The bacteria found lurking within the unruly facial stubble of some men could potentially cause illness but in all reality, are fairly typical in nature, and commonly occur on human skin.
Yes, some bacteria found in beard tests can also be found in the gut, but can equally occur on the skin surface, while others are actually essential for human health.
Some of the guilty suspects include: Klebsiella bacteria that are found almost everywhere in nature, including the human face; Pseudomonas species, equally common in all environments; Enterobacter organisms which may be found in the gut as well as in a goatee but some species are also essential for human health; Acinetobacter, common bacteria residing on human skin. So it comes as no surprise that these “germs” may be manifesting in human stubble.
It is quite interesting to note that bristle-bacteria are generally no different to those found on a clean-shaven face, cheeks or lip region.

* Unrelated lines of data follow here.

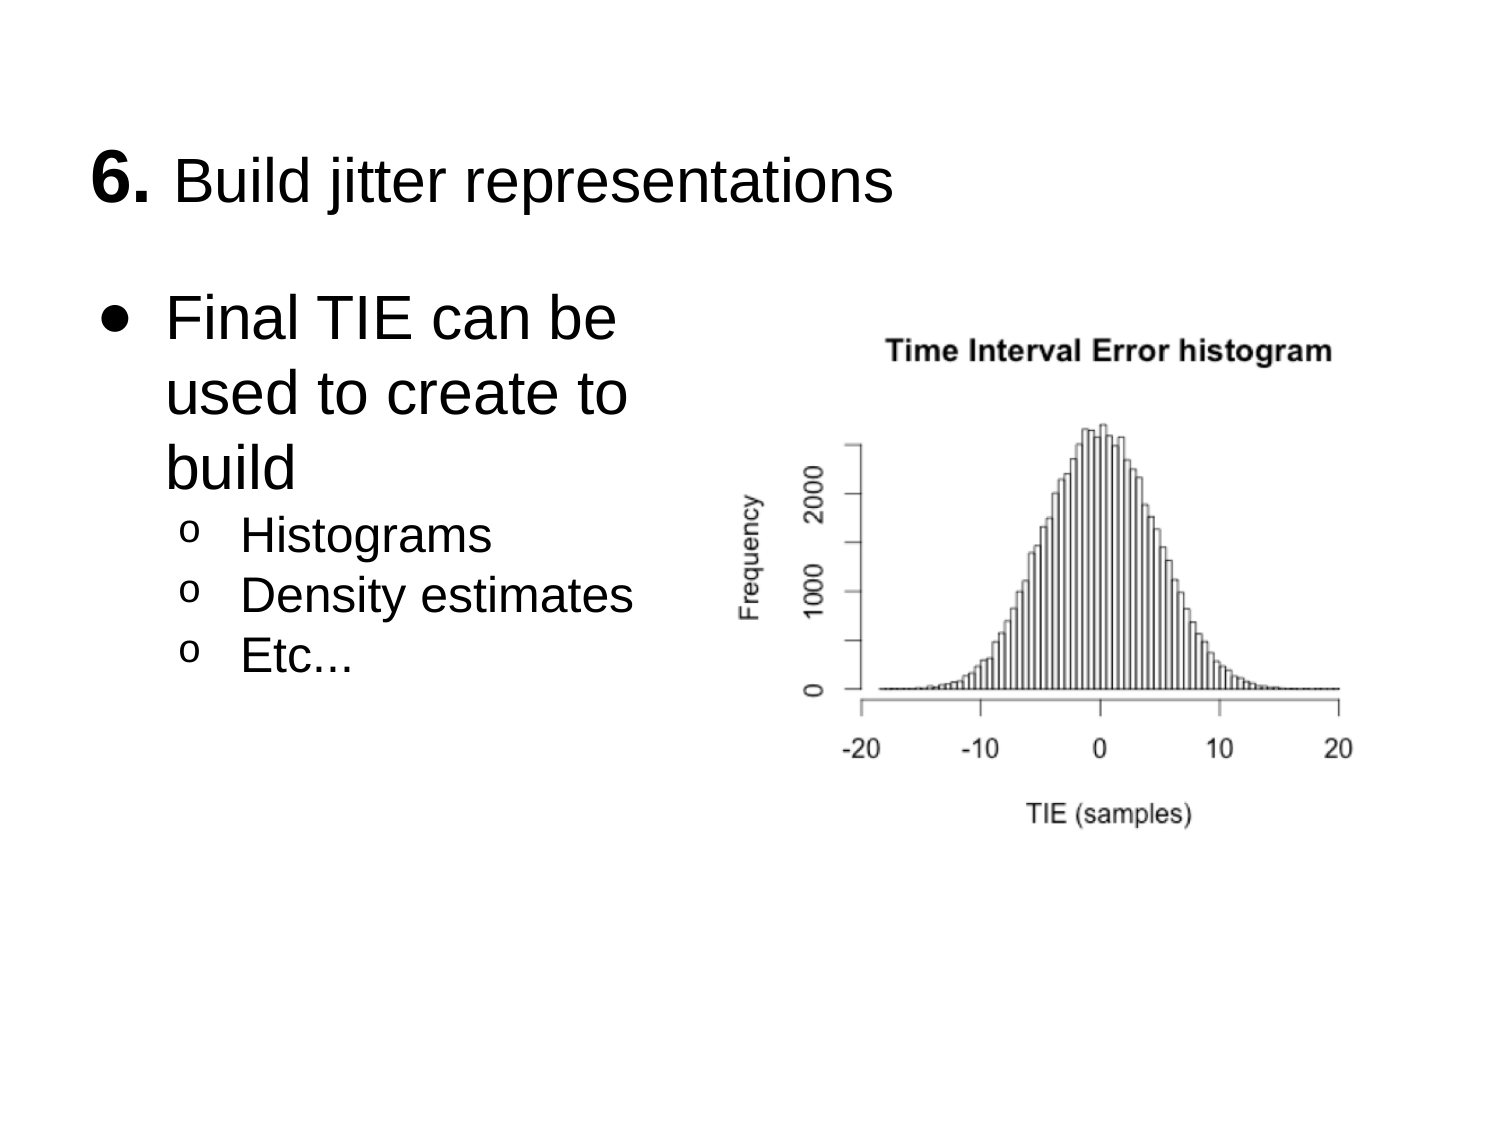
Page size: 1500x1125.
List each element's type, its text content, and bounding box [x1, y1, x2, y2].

picture [729, 283, 1426, 864]
list Final TIE can be used to create to build Histograms Density estimates Etc... [75, 262, 731, 1078]
title 6. Build jitter representations [75, 45, 1425, 233]
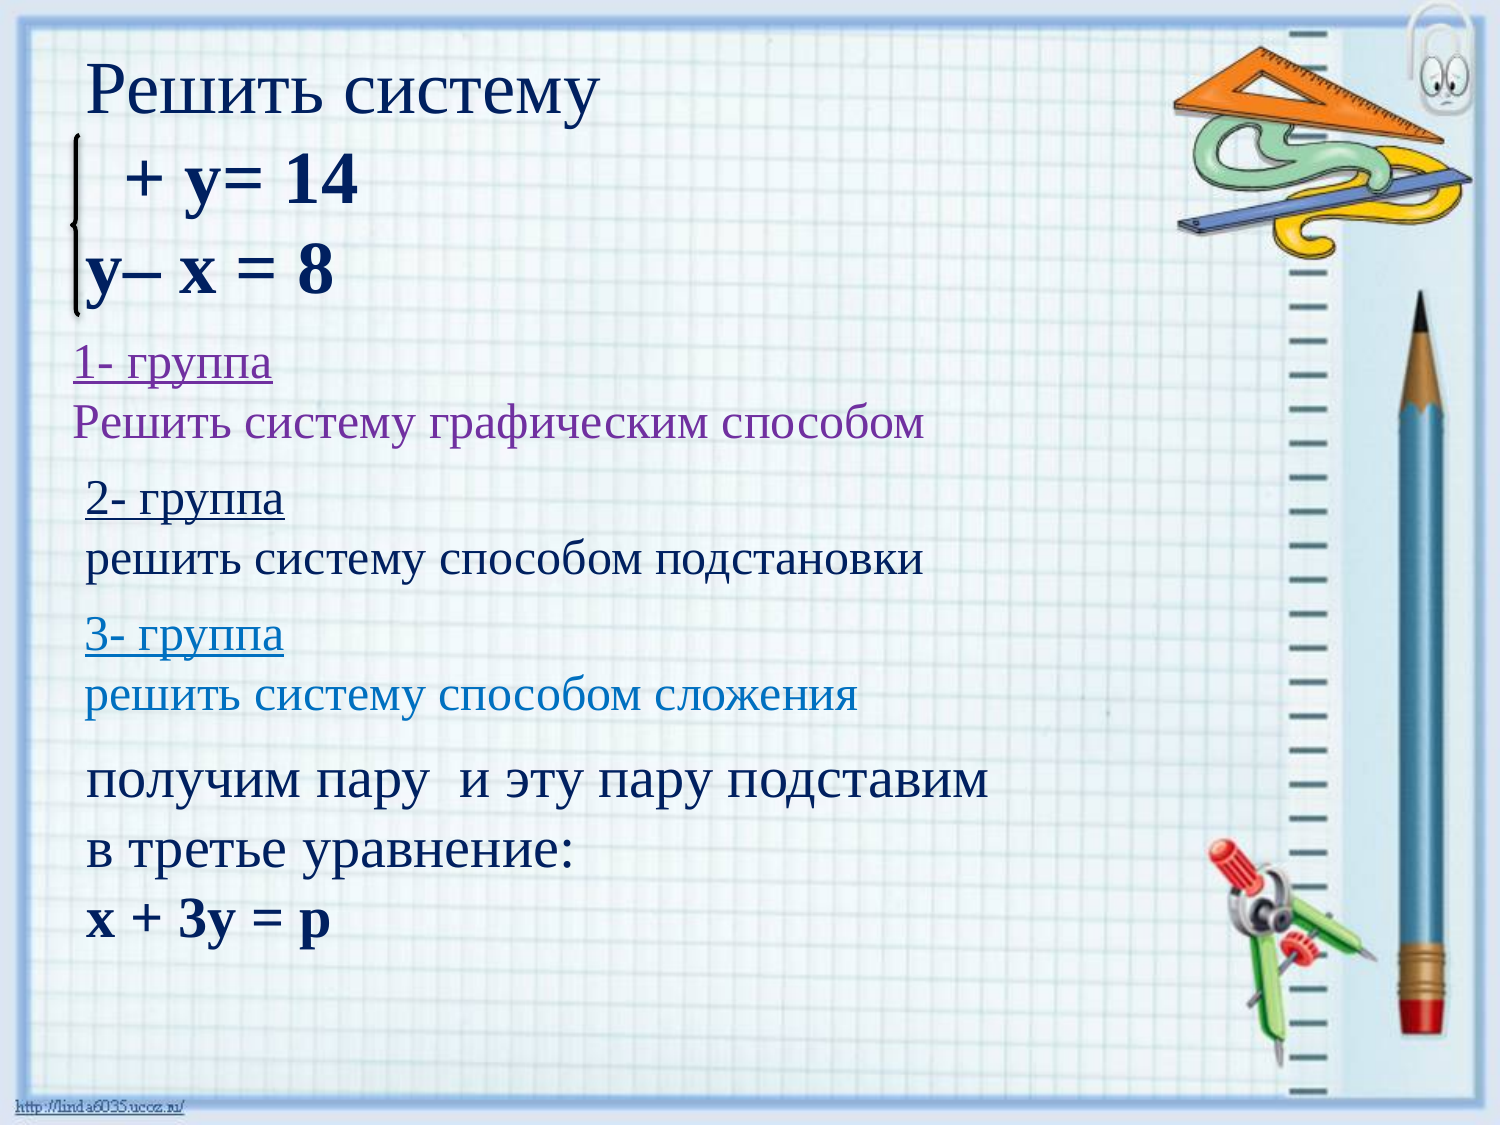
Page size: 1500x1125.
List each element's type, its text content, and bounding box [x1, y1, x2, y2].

text_box 1- группа Решить систему графическим способом [58, 320, 1069, 456]
text_box 3- группа решить систему способом сложения [69, 593, 874, 729]
picture [0, 0, 1500, 1125]
text_box 2- группа решить систему способом подстановки [70, 457, 940, 592]
text_box [69, 133, 81, 317]
text_box получим пару и эту пару подставим в третье уравнение: х + 3у = р [71, 731, 1023, 957]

In fact, a study involving male healthcare workers revealed clean-shaven male subjects were, in some cases, more likely to harbour colonies of potentially disease-causing pathogens on their silken faces when compared to their bearded colleagues. The researchers suggested micro-trauma induced by shaving could possibly be providing desirable bacterial colonization and proliferation sites.
While a beard may provide a suitable habitat for bacteria, the species of germs residing in the growth are of no great concern.
It would be prudent to keep in mind, however, any bacteria on your hands are likely to be passed on to your beard each time you stroke it during thoughtful contemplation. So let’s face it, if you have faecal matter on your fingers when fondling your facial hair, your beard may be full of…less desirable bacteria.
Keep your beard microbiome healthy: fondle less; clean more.